We are supportive of the efforts of General Treasurer Raimondo and the Governor to address this problem and we urge this Committee to approve the basic plan as it has been developed and placed before you for public hearing. 

In supporting this proposed legislation, it is our conviction that it represents a reasonable start toward the solution of a problem that, unless it is addressed and the actions recommended are taken, will inevitably result in a financial disaster. Rhode Island citizens and taxpayers will be ill-served if in the consideration of this issue, the proposed legislation is rejected or “watered down”. There is no reasonable alternative but to begin now to solve the unfunded pension liability problem, in the matter proposed.

Having said that, it is only fair to state that we recognize this legislation represents only a start toward the solution of the total unfunded pension and related financial problems. There remain serious issues that, unless solved, will plague the system and burden the taxpayer. They include:

A 7.5% earning assumption for the state plan which we believe to be unrealistically low given the reality that government paper is now yielding a mere 3%. This means that the unfunded liability for the state plans for state workers and teachers is not just $7.3 billion, but much larger, and this, in turn, means that the real costs of fixing the state plans have not been accurately fixed.

Underfunded MERS plans such as those in Providence and Cranston are vastly underfunded and, upon passage of this legislation, we will need fast-track legislation to deal with municipal pension plans.

Other Post Employment Benefits have undfunded liabilities in the billions and may, in fact, dwarf the pension liabilities. Their total must be accurately identified and the problem dealt with.

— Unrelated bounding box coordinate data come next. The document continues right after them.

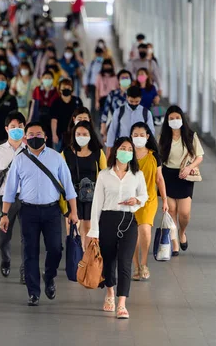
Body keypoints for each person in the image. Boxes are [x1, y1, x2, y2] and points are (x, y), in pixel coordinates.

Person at [0, 122, 79, 306]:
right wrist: (4, 214)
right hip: (28, 211)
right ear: (25, 138)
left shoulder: (56, 158)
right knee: (30, 251)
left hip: (52, 211)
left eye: (38, 134)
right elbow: (10, 190)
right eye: (31, 135)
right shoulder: (19, 160)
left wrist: (73, 211)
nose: (35, 138)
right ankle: (33, 292)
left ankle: (49, 276)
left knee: (55, 249)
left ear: (45, 137)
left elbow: (68, 186)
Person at [86, 137, 148, 319]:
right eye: (123, 148)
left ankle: (122, 303)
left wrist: (136, 201)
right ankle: (110, 293)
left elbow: (144, 195)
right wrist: (94, 231)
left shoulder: (137, 175)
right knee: (109, 260)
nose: (126, 151)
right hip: (108, 219)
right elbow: (97, 203)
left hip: (128, 220)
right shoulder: (104, 174)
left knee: (125, 261)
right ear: (116, 151)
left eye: (130, 149)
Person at [0, 112, 27, 283]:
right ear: (6, 129)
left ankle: (25, 270)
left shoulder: (30, 151)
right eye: (13, 127)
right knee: (4, 237)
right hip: (4, 200)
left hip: (25, 199)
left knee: (27, 236)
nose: (17, 130)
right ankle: (6, 259)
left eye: (20, 127)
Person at [159, 106, 204, 254]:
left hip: (185, 175)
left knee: (184, 213)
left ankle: (182, 232)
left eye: (177, 118)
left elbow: (199, 156)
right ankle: (175, 245)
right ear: (167, 120)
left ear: (182, 119)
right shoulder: (164, 137)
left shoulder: (191, 136)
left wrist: (189, 167)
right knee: (171, 211)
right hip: (168, 175)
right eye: (171, 119)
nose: (174, 121)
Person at [130, 122, 169, 281]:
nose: (138, 138)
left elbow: (159, 179)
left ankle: (144, 263)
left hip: (149, 199)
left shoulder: (154, 156)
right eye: (135, 135)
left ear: (147, 136)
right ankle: (136, 266)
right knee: (132, 235)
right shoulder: (127, 154)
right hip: (130, 200)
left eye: (141, 135)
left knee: (145, 230)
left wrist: (165, 200)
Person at [62, 121, 107, 249]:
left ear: (90, 135)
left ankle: (86, 258)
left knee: (88, 227)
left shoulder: (98, 153)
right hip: (72, 196)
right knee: (73, 227)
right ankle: (75, 259)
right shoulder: (66, 153)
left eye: (85, 134)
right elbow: (60, 175)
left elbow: (105, 174)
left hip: (92, 196)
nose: (81, 136)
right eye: (78, 134)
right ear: (74, 135)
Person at [105, 86, 155, 153]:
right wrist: (109, 149)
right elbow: (112, 131)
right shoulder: (119, 111)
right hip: (122, 147)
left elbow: (151, 132)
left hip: (140, 148)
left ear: (140, 98)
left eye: (137, 101)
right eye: (131, 101)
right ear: (127, 97)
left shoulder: (146, 113)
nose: (134, 104)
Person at [51, 78, 83, 151]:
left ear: (72, 89)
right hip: (60, 134)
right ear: (59, 89)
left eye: (68, 87)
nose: (66, 89)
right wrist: (54, 134)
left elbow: (81, 118)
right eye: (64, 88)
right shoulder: (56, 103)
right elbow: (54, 120)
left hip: (74, 133)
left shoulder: (77, 101)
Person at [100, 70, 132, 143]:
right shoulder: (112, 94)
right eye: (122, 78)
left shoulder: (134, 94)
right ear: (118, 80)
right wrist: (103, 125)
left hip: (131, 125)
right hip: (115, 125)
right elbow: (105, 110)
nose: (125, 80)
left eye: (127, 78)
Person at [29, 71, 59, 147]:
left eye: (49, 78)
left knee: (48, 141)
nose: (47, 80)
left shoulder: (56, 91)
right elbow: (33, 104)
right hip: (38, 118)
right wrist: (29, 119)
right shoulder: (37, 89)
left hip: (50, 119)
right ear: (42, 79)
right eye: (45, 78)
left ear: (52, 80)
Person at [83, 47, 105, 116]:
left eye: (100, 54)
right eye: (97, 54)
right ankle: (93, 121)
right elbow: (86, 75)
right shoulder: (92, 63)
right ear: (95, 54)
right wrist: (86, 86)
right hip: (93, 86)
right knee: (93, 104)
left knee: (101, 104)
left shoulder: (104, 63)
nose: (99, 55)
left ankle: (100, 122)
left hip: (102, 86)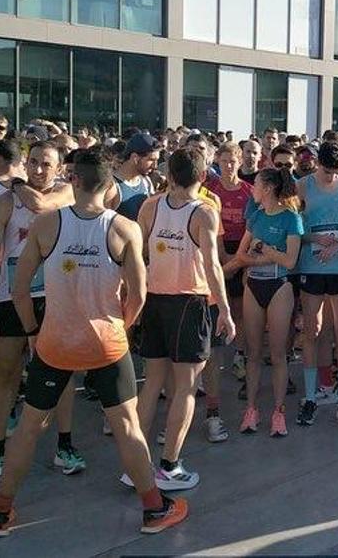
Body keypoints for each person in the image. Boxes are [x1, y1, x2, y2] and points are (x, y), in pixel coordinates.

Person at [0, 148, 187, 537]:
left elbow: (20, 287)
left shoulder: (46, 224)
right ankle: (153, 509)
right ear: (109, 185)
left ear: (73, 180)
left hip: (55, 342)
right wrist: (122, 329)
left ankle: (1, 511)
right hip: (107, 342)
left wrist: (32, 331)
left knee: (29, 427)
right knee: (127, 426)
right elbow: (139, 295)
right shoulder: (124, 228)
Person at [0, 141, 78, 487]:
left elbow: (47, 203)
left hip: (55, 297)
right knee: (5, 374)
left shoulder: (66, 194)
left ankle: (65, 445)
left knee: (61, 373)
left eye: (45, 164)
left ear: (59, 168)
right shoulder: (6, 202)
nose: (37, 170)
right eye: (32, 163)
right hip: (11, 298)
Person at [134, 149, 235, 487]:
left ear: (170, 175)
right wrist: (225, 308)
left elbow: (137, 255)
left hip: (155, 301)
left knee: (151, 385)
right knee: (186, 389)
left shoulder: (150, 205)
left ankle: (137, 466)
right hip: (189, 303)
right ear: (203, 176)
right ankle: (169, 466)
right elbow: (212, 265)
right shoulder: (205, 213)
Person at [295, 142, 338, 428]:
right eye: (326, 171)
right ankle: (311, 397)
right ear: (316, 164)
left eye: (336, 171)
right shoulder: (302, 185)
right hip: (312, 266)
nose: (331, 177)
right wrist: (312, 239)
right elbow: (295, 226)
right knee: (312, 332)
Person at [235, 167, 303, 437]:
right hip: (254, 284)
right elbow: (242, 255)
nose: (252, 189)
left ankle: (278, 411)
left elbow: (290, 261)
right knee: (253, 353)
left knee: (277, 354)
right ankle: (250, 410)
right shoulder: (255, 216)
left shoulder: (291, 218)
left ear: (269, 188)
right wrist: (259, 257)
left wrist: (265, 250)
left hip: (279, 287)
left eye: (256, 185)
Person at [206, 142, 255, 442]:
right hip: (217, 253)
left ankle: (239, 355)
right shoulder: (209, 190)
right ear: (217, 162)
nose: (228, 166)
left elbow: (252, 225)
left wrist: (240, 261)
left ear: (240, 162)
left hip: (243, 253)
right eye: (223, 161)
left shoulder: (249, 191)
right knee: (215, 309)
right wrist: (225, 260)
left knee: (240, 310)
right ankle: (212, 360)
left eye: (233, 161)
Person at [110, 133, 160, 220]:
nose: (155, 166)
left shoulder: (146, 182)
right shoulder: (112, 185)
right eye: (151, 160)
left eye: (157, 161)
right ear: (135, 158)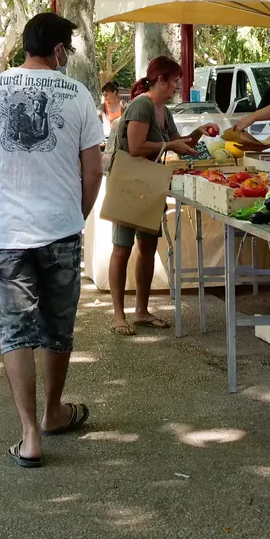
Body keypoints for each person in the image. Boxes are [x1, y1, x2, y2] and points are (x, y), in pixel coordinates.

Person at [0, 12, 103, 467]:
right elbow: (93, 171)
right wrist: (74, 216)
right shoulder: (77, 95)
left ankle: (29, 434)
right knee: (58, 326)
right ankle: (55, 411)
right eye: (68, 50)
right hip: (60, 230)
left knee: (15, 331)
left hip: (9, 232)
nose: (68, 57)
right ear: (58, 50)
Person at [107, 55, 217, 336]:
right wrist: (170, 143)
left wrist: (199, 133)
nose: (177, 87)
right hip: (129, 183)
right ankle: (118, 314)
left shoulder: (162, 111)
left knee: (146, 248)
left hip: (149, 183)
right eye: (175, 81)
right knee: (122, 248)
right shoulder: (142, 105)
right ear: (160, 80)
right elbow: (135, 147)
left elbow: (179, 144)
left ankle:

We remain concerned about re-amortization and the increased costs that will be incurred in the out years, particularly if the interest rate assumption is unrealistically carried on.

There remain serious implications for the state budget for the next year and those following. RI is in a poor position to increase its already high tax structure at the state and local levels.

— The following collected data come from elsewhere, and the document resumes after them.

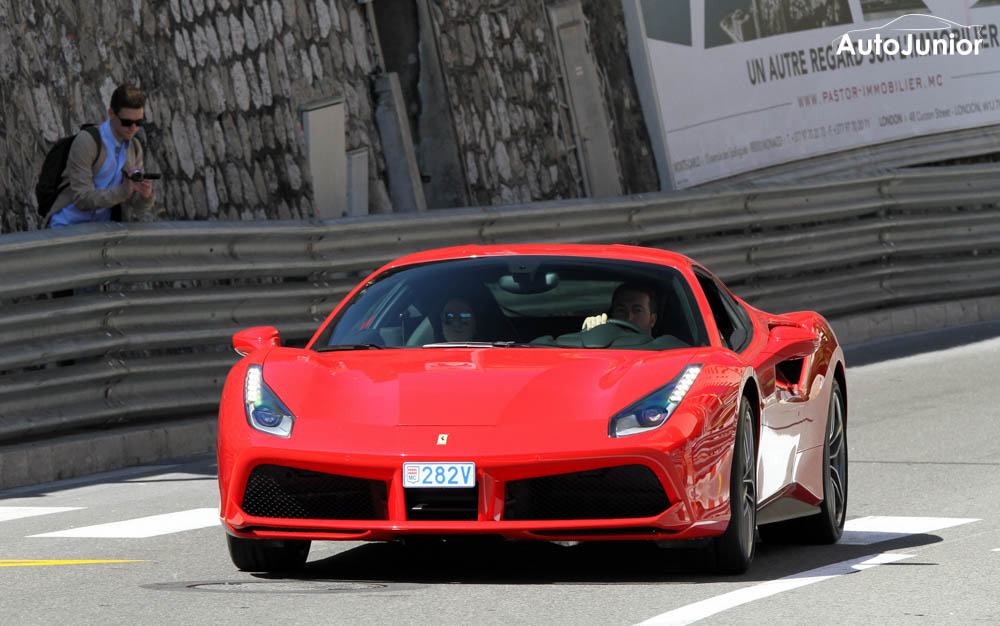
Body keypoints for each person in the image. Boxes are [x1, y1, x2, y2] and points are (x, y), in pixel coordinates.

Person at [47, 83, 156, 228]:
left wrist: (145, 195)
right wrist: (122, 191)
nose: (133, 128)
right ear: (111, 114)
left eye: (139, 122)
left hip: (101, 231)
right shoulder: (88, 141)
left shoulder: (134, 147)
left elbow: (135, 204)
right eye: (127, 122)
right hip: (67, 226)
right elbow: (82, 198)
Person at [582, 283, 659, 335]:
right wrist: (590, 334)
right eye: (621, 310)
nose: (629, 318)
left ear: (652, 320)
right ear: (612, 314)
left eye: (637, 310)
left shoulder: (664, 351)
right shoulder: (603, 345)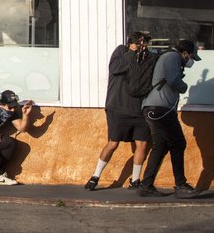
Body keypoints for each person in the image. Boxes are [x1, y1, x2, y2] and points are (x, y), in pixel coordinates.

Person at [85, 32, 153, 191]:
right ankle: (95, 176)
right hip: (118, 107)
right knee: (113, 143)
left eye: (145, 44)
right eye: (140, 43)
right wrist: (131, 52)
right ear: (131, 43)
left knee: (142, 143)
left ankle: (135, 180)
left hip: (139, 109)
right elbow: (115, 68)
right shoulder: (122, 52)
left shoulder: (148, 58)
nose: (143, 47)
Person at [137, 40, 202, 199]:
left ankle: (146, 185)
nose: (191, 61)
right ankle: (180, 185)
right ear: (185, 52)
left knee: (161, 146)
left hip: (156, 109)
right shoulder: (172, 57)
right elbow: (173, 81)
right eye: (191, 57)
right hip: (160, 109)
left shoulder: (170, 58)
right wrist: (184, 87)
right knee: (178, 143)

In spite of these concerns, let there be no misunderstanding of our position: We urge the adoption of the plan now before you.

The Officers, Directors and members of RISC recognize the enormity of the challenge you and your colleagues face as you address this complicated and complex set of problems. This is a seminal moment for you, for your General Assembly partners, for the pensioners and for the taxpayers whose financial future will be impacted. We all wish that this problem had never occurred, but it has, and it will require your courage and determination to fix it.

As you all know, the issue now before you has attracted the attention of leaders in other states, as well as other parties facing a similar challenge. We join with them, and with those who have or will appear before you in these hearings to support the proposed pension plan, in the hope that this legislation will be adopted and that a major step forward will be undertaken.

Thank you and please accept our best wishes for your success!